There will be little chance of change in the UFT until a caucus opposing the UFT leadership reaches a critical mass in the number of schools where it has a base. Our pals in CORE in Chicago has a base in most of the 650 schools before they got elected. WE Caucus in Philly is creating a serious challenge because they have a base in a good percentage of schools.

But here in NYC things are not so easy due to the number of schools and the massive Unity machine that uses hundreds of full-time employees working on our dime to exercise control over the union.


3 comments:

Anonymous said...

You and I have had this discussion since the day James ran for president. I warned without a good financed public relations campaign targeting the politically moderates on the elementary level would win you the election. You get them, you get their retiree friends as well. You are still calling for a slow growth, but the politics is against us. We have seen collectivize bargaining rights, tenure and pensions slaughtered in other states. We know Cuomo's intentions.

MORE has to spend first to get their name out (run an ad in the NYTimes, local papers). Get a better FB page and snappy blogsite. Start getting out on Twitter. Aim the issues that effect classroom teachers since we are the ones that will get the votes out. And spend money to do it. Start fundraisers online!! But first be true to the issues of all teachers in the trenches. Social issues are important too, but teachers need to know we can have strong leadership again.

ed notes online said...

MORE already has FB, Twittter etc and the budget will be bigger than before.
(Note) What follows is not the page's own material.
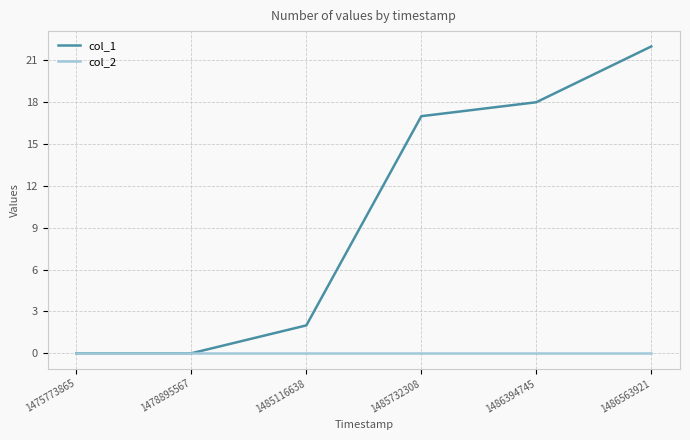

What is the difference between the maximum and minimum values in the col_1 series?

22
But as we've said before -- if you cannot get into the schools ads in the NY Times mean little. Unity doesn't have to do ads in the TImes - they have their people in the schools plus control over communications. I believe in quick growth like Chicago had -- but their growth came from winning the schools. Better criticism is why MORE is not going to every one of those 95 schools in danger of being closed and organizing. CORE would have been on those cases -

Harris L. said...

Norm,

I've only been peripherally active in MORE since I moved to Yonkers and hesitate as both a retiree and Yonkersite (Yonkersian?) to do more than say again that I think your analysis is spot-on.
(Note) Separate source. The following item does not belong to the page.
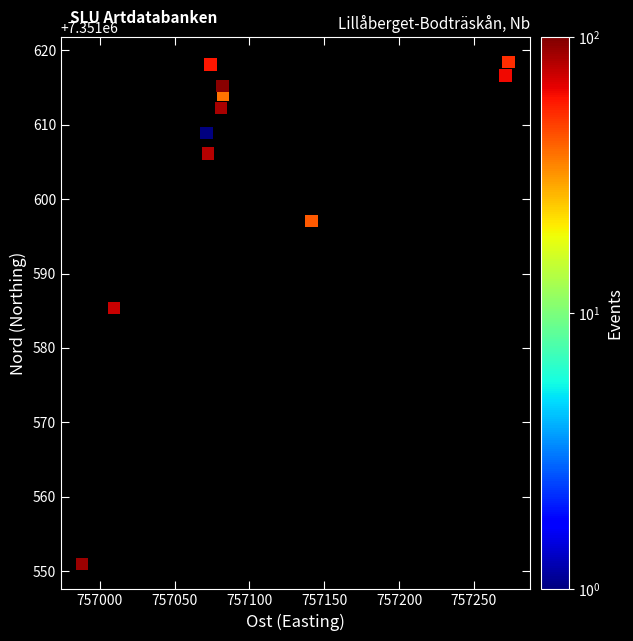

What Y value in the scatter plot is closest to 7351584?

7351585.4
I was involved in NYC and NYS government and politics for twenty years before I became a teacher. Two things always happen in an election: each side, but particularly the challenger, tries to develop a narrative or story that explains 'plausibly' the road to victory and each side begins to pick and chose from among the omens that confirm the narrative. In real-world politics, those omens include supposed word-of-mouth, the number of lawn signs counted or the size of crowds. In union politics, they include favorable Tweets or FB postings or number of leaflets distributed.

I don't say this to mock MORE or anyone else because the behavior is part of human nature and happens in every campaign. But there are always many more people who urge on the campaign than who are willing to do the arduous door-knocking in the real world or the chapter organizing in the teacher union world.

I hope that Jia and the rest of the slate 'win' by whatever definition of 'win' we use. I also ask people to be realistic about how rarely insurgent campaigns 'win' in the first, or even third, election. Without a tangible electoral base or 'ground game' election campaigns can just as easily deplete resources and demoralize people as restore and energize them.

I offer these as 'realistic' reflections from experience and not as bleats of 'defeatism.'
Go Jia and go MORE-NAC! Just go intelligently.